Bayramlar Kaf Dağının ardında kaldı!...

Mustafa Toygar

  • 3366

 

         

 

          “Ana, bu bayram mı? . Aman çok ayıp 

           Çocukken gördüğüm bayramlar hani? 
           Mübarek elleri öpüp, koklayıp 
           Yüzüme sürdüğüm bayramlar hani? “

                                 Abdurrahim Karakoç

 

        Yarın Mübarek Kurban Bayramı, hangimizin kalbi heyecandan pır pır ediyor? Ya da kaçımız bu bayramı hakkıyla kutlayacağız?

        Boşuna uğraşmayın, internetten bulduğunuz; samimiyetsiz, kuru, içi boş süslü lafları, bir saniyede onlarca kişiye postalayarak bayram kutladığınızı zannediyorsanız, önce kendinizi kandırıyorsunuzdur. Elbette bu sözlerim bayramı unutanlara ve bayramı “holiday” olarak bilenlere

        Eski bayramların; güzelliğini, coşkusunu, heyecanını, mutluluğunu, manevi atmosferini çocuklarımıza nasıl anlatabiliriz ki? Bazı şeyler anlatılamaz, yaşanırsa kavranabilir.

        Anlatmaya kalkışsanız dahi, çocuklar sormayacak mı; “Madem eski bayramlar o kadar güzeldi de şimdi ne oldu? O güzellikleri niçin elimizden aldınız, bizi niçin bayramsız bıraktınız?”

        Şimdiki çocuklar şu kadarcığını bilsin, bizim çocukluğumuzda bir gün değil, bir hafta değil, bir yıl boyunca bayramın geleceği günü heyecanla beklerdik.

         Bu devirde aileleri çocuklar yönetiyor, ancak çocuklar o eski bayramları bilse, anne-babalarının tatile gitmesine asla izin vermezdi sanırım.

         Diyorlar ki, “dün çocuk olduğun için bayramlar sana hoş geliyordu” İyi de bugünkü çocuklar bayramın anlamını dahi bilmiyorlar. Üstelik büyükler için de en az çocuklar kadar önemlidir bayramlar.

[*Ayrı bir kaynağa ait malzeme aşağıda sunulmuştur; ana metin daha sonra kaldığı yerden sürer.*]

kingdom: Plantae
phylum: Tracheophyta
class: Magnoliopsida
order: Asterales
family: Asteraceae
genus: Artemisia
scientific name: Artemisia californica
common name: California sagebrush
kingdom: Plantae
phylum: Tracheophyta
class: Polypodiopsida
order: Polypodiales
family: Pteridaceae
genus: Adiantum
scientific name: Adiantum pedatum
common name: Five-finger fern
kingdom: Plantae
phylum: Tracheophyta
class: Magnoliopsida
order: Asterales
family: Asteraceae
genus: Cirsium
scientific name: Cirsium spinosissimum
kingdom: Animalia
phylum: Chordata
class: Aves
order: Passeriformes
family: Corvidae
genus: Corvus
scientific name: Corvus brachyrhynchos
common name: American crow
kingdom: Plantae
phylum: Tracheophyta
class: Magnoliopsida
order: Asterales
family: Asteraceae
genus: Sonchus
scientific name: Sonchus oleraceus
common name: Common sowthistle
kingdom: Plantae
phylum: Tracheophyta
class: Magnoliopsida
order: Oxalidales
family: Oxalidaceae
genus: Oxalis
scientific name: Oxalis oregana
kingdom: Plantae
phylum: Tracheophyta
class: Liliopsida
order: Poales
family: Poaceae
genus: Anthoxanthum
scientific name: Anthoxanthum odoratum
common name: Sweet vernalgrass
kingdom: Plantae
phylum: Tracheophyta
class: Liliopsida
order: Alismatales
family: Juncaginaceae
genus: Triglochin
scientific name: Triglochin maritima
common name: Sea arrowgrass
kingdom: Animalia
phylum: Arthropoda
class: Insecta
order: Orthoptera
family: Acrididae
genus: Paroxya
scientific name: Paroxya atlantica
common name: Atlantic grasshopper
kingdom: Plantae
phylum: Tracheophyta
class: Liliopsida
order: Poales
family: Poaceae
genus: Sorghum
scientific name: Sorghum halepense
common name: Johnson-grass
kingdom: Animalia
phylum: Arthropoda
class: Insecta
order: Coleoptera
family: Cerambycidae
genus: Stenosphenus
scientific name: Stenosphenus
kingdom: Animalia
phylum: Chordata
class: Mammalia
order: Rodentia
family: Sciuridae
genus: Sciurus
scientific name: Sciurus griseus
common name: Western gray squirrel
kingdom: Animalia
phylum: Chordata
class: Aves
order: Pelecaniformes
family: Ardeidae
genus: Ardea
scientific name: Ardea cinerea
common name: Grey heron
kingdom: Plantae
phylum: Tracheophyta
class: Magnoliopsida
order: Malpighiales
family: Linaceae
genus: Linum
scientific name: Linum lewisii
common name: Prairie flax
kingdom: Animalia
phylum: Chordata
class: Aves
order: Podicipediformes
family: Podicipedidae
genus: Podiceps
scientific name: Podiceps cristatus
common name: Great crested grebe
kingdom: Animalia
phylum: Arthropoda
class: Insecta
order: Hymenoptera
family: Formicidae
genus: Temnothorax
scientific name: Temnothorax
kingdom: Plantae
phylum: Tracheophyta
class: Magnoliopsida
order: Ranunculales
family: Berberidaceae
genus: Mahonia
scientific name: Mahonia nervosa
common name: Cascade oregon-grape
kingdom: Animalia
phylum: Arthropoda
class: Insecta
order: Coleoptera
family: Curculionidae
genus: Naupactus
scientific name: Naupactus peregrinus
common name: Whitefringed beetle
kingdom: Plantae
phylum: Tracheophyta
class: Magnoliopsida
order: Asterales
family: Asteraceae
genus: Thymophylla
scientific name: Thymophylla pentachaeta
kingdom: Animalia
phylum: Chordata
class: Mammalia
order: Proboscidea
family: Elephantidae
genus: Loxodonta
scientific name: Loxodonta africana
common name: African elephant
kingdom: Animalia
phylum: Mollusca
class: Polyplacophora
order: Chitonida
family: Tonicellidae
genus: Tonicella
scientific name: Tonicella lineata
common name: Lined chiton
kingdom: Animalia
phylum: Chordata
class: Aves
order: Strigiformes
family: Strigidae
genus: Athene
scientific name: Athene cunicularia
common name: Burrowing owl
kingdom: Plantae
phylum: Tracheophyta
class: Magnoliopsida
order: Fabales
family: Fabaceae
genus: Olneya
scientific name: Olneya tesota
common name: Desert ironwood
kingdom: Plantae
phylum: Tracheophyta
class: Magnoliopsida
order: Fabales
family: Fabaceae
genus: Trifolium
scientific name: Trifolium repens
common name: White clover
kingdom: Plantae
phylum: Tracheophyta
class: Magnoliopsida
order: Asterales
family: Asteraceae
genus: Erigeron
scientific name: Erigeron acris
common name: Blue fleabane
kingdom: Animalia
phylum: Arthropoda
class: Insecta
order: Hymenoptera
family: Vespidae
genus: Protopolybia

        Ulaşım zordu, fakirlik çoktu ama bayramlarda aile hatta sülale büyüğünün bulunduğu yerde akrabalar toplanırdı.

        Ayrı köylerde, kasabalarda, şehirlerde olanlar bayramdan bayrama da olsa bir araya gelirdi. En uzak akrabalar dahi birbirini tanırdı.

        Büyükler; çocukları kendi evlatları gibi görür, sever, şefkat gösterirdi. Çocuklar da akraba büyüklerini kendi anne ve babası gibi görür saygıda kusur etmezlerdi. Geniş akrabalık bağları, başlı başına önemli bir sosyal işlev vazifesi görürdü.

        Belki de empati yapmayı unuttuk

        Ramazan Bayramında olan bir hadiseyi anlattı bir arkadaşım. “Bayramda dayımı ziyarete gittim. Dayım haliyle yaşlı ayrıca hasta yatıyordu. Üç oğlu var; bayramı fırsat bilerek bir oğlu Amerika’ya, diğerleri de Bodrum ve Marmaris’e gitmişler. Dayım çok zengin olduğu için, çocuklar babalarının paralarını babalarından uzaklaşmak için kullanıyorlar. Evet, dayımı hasta haliyle bayramda öylece bırakıp gitmişler.”

        Sorarım herkese, o dayı için bayramın anlamı ne ola ki?

Bizim baba tarafından sülalenin en büyüğü olarak bir tek halam hayattadır. Rabbim sağlık sıhhat versin, ancak rahatsızlığı çok ciddi. Halam bir yıldır Ankara’da kızının yanında kalıyor. Söylemek istediğim sülale o kadar geniş olmasına rağmen geçen bayramda telefonla aryanlar dahi çok fazla değildi. Hâlbuki ulaşımın ve maddi imkânların, çocukluğumuz dönemine göre onlarca kat artmasına rağmen yüzlerce akrabasından ziyaretine gelen olmaması neyin eksikliği olabilir.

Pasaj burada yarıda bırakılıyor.